Eric Martin’s San Rafael neighbors always have a few choice words for him, when — or if — they see him.
“I’ll be on the road for three months or something,” says the frontman for the recently-reunited Mr. Big, which plays the Fillmore on Friday, backing “What If…,” the band’s new recording.
“I’ll come home and they’ll say, ‘Hey, haven’t seen you mowing your lawn in a long time. So what is it, exactly, that you do?’” says Martin.
His answer — that he’s secretly big in Japan and has to tour and record there several times a year — might sound unbelievable.
“But I am huge over there, and I actually wear that proudly on my sleeve!” he says.
Even with his early-1980s outfit, the Eric Martin Band, the singer’s soulful, whiskey-seasoned style was an instant, inexplicable hit in the Land of the Rising Sun. Ditto for the arena-rocking Mr. Big, which he formed in 1988 with Billy Sheehan, Paul Gilbert and Pat Torpey.
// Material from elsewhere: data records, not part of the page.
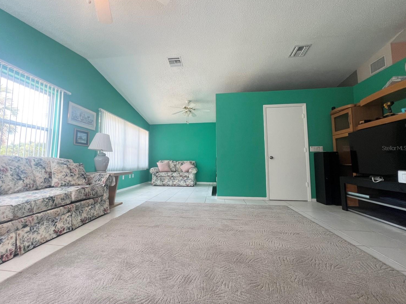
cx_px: 189
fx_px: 164
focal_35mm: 14
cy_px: 148
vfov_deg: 85.6
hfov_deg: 101.9
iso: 100
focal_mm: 1.57
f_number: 1.8
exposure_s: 1/120
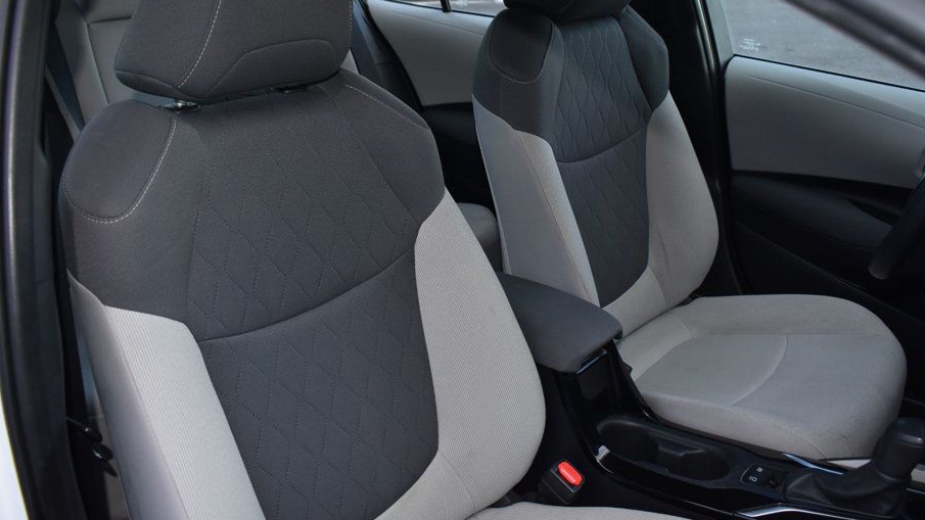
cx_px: 493
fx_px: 785
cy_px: 221
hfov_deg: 61.0
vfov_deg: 36.6
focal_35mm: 32
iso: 800
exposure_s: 1/100
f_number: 5
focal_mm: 18
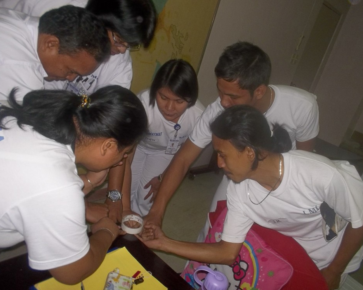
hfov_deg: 57.2
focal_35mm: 31
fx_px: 333
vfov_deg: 47.1
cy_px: 143
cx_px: 185
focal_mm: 4.1
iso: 160
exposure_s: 1/30
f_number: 3.3
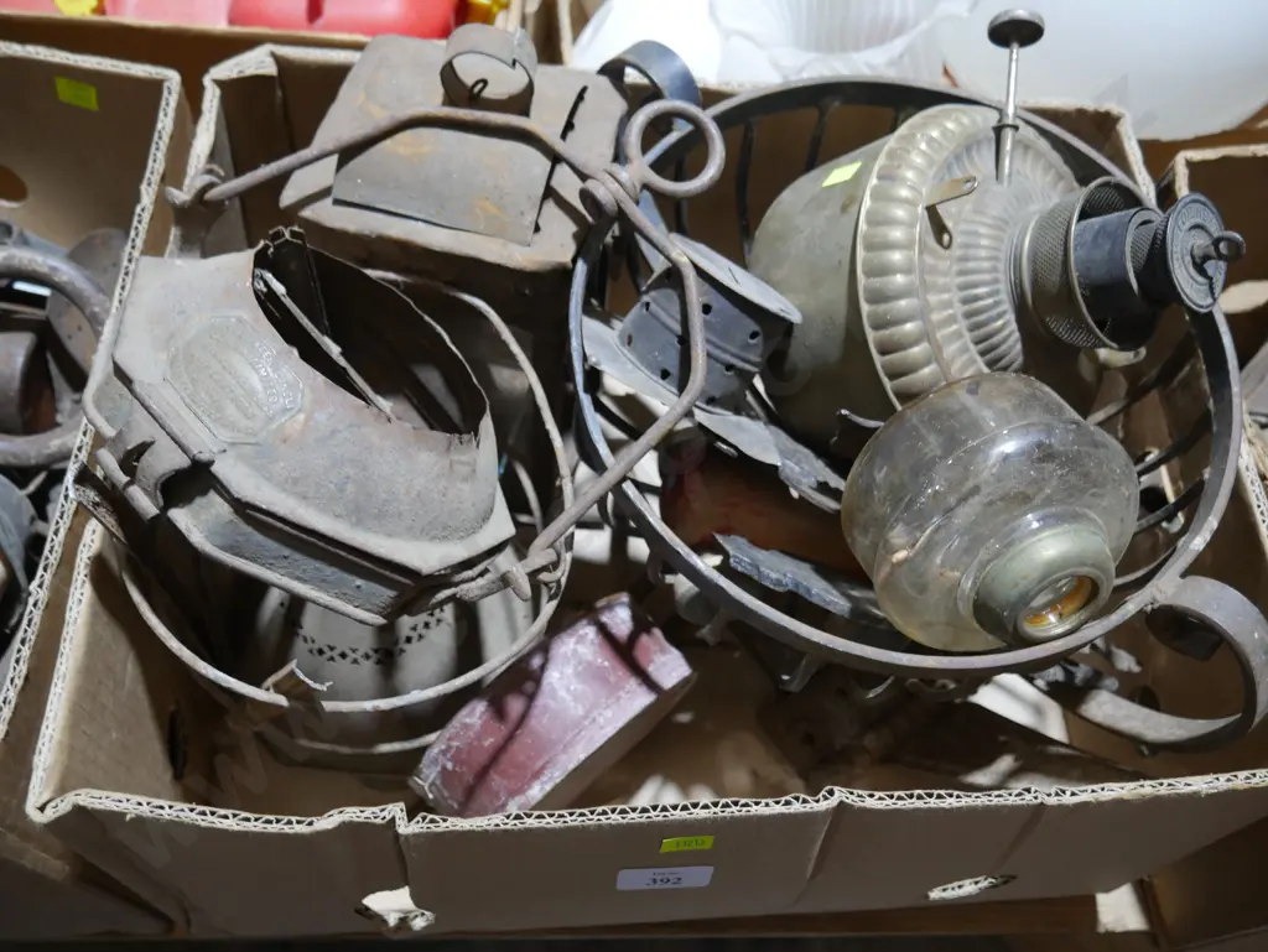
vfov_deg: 46.8
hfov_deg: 59.9
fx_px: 1099
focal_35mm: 30
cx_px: 634
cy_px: 476
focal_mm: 15
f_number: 3.6
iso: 500
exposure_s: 1/60
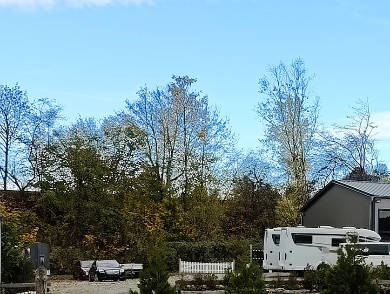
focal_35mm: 111
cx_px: 391
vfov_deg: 13.2
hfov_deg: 17.3
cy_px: 308
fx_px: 1252
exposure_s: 1/1156
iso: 100
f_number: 1.8
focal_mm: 6.06
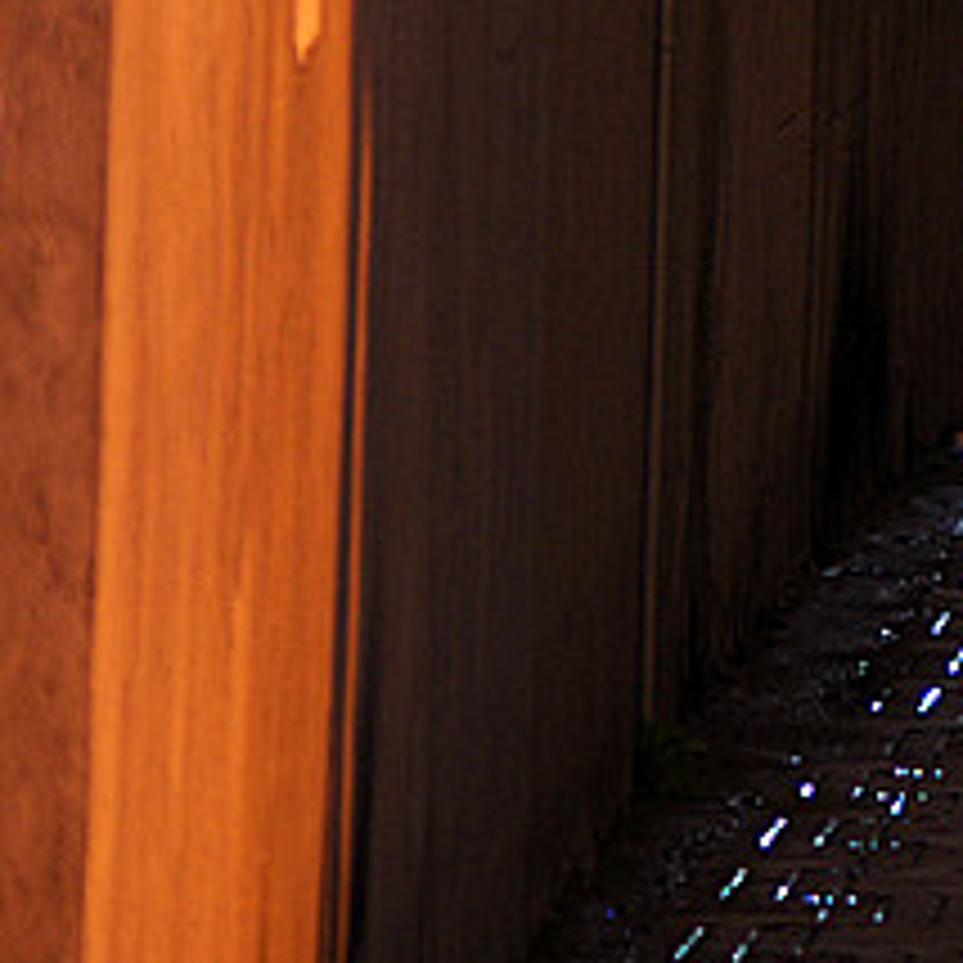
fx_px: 14698
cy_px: 79
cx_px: 1642
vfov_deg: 3.7
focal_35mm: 467
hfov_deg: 3.7
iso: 200
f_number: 4
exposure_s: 2.5
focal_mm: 97.5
“Right away, Japan just kind of locked onto us,” says Martin. “So we campaigned there for years, playing tiny clubs, making Japan a priority, and we had several live albums we put out from there — ‘Raw Like Sushi,’ ‘1, 2 & 3’ and ‘Live at Budokan.’ But hey — you play dates where people love you, and in Japan it was like a frenzy. Still is.”
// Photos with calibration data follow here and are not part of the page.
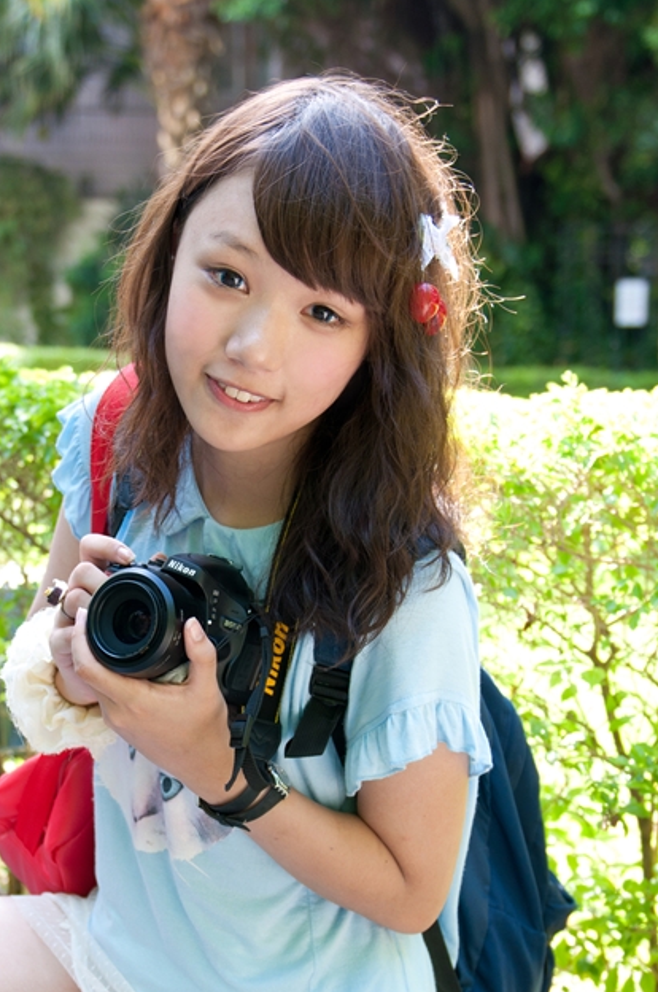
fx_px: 1815
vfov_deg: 30.3
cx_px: 163
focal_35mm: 66
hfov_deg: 20.4
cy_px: 672
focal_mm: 28
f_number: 2.8
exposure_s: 1/160
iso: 200
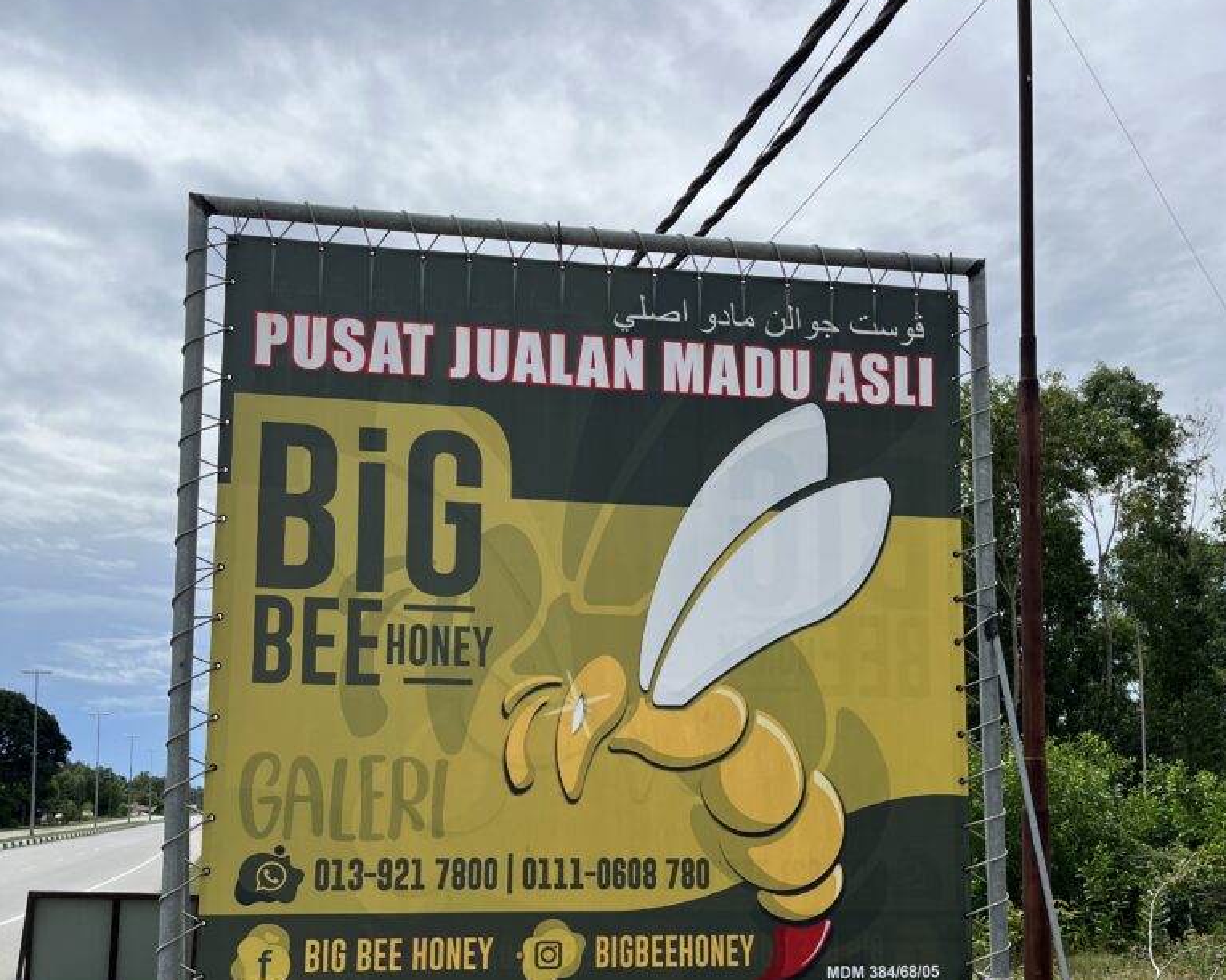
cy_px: 669
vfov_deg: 42.6
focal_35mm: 34
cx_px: 615
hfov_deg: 52.8
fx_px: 1234
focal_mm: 5.1
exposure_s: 1/5319
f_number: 1.6
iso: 50
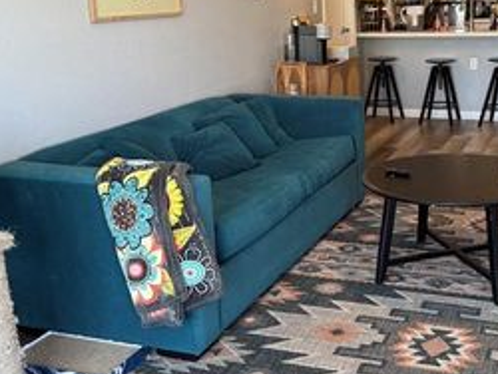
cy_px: 142
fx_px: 691
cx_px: 353
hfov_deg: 38.9
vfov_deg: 30.2
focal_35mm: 48
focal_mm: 6.76
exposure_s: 1/60
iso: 160
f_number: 1.78
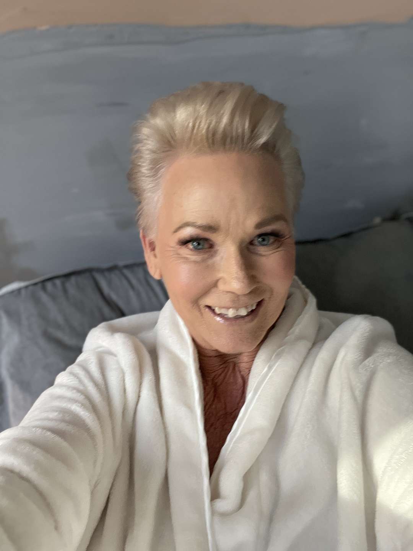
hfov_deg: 46.8
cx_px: 206
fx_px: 477
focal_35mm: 30
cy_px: 276
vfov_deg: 60.0
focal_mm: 2.71
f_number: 2.2
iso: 200
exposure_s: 1/60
When Mr. Big released its 1991 breakthrough “Lean Into It,” Tokyo theaters showed a full-length documentary of its recording in then-new HD. After their breakup in 2002, Martin joined the guitarist from Japanese supergroup B’z in TMG, the Tak Matsumoto Group. He also can be heard in various video games and Asahi commercials.
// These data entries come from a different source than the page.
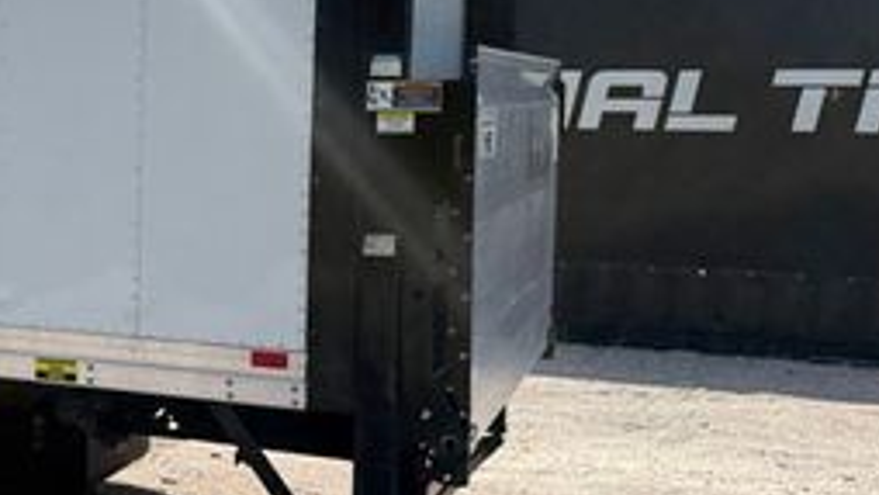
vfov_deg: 18.3
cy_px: 194
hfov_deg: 28.5
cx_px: -121
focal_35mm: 66
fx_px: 1539
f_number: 1.78
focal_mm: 6.76
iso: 80
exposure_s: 1/8130
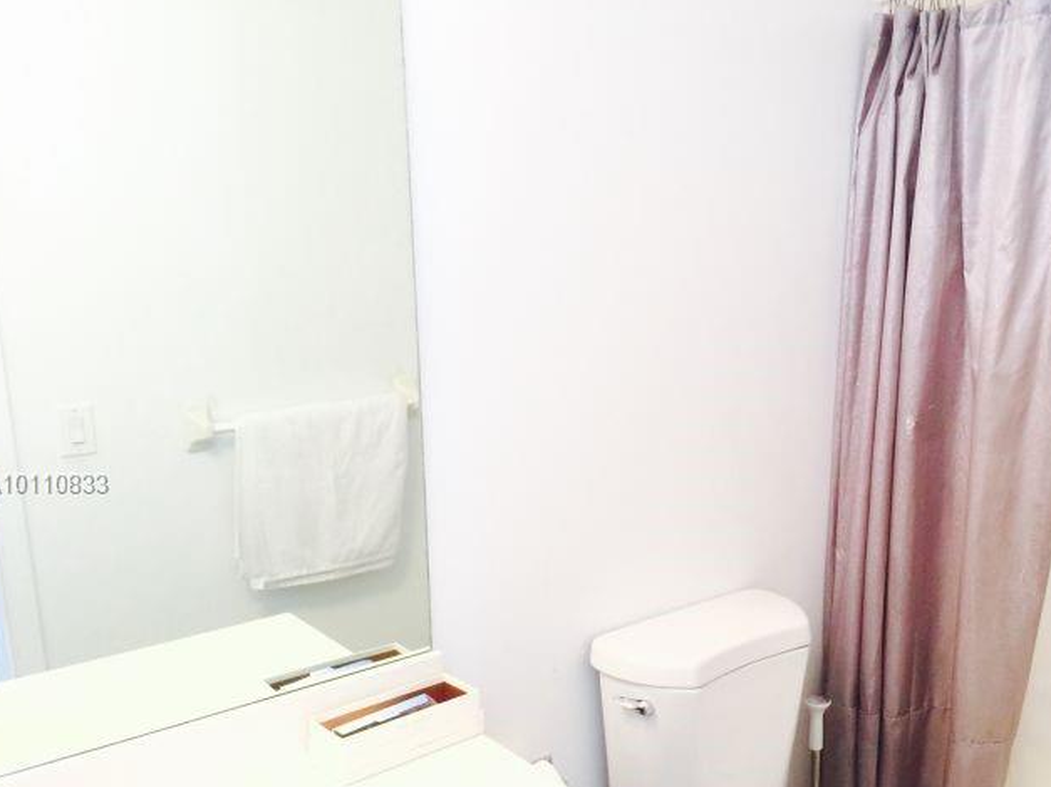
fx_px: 1123
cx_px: 647
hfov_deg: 49.7
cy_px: 486
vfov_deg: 38.4
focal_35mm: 37
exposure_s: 1/15
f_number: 2.2
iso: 64
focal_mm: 4.15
“I just did one for their new non-alcoholic beer, singing Frankie Valli’s ‘Can’t Take My Eyes Off of You,’” he says.
Naturally, when Mr. Big regrouped in 2009, Japanese radio broke the news.
Martin, a boyish 50, will soon return there, stag, in his other unusual incarnation: Mr. Vocalist. A Tokyo Sony executive thought he had the perfect pipes to reinterpret vintage No. 1 ballads by Japanese female pop stars.
“So I don’t know how this worked out, but the first album of me singing chick songs sold over 200,000 copies, and now I’ve done a trilogy, and I’ll be recording all male songs this February,” says Martin, still baffled.
English translation of said lyrics was tough “because their syllables don’t match ours,” Martin says. Nor do the sentiments.
“The premise of these Japanese heartbreak songs was, the guy leaves his girlfriend, marries somebody else, but the girl still holds a torch for him,” he says. “It’s just pathetic!”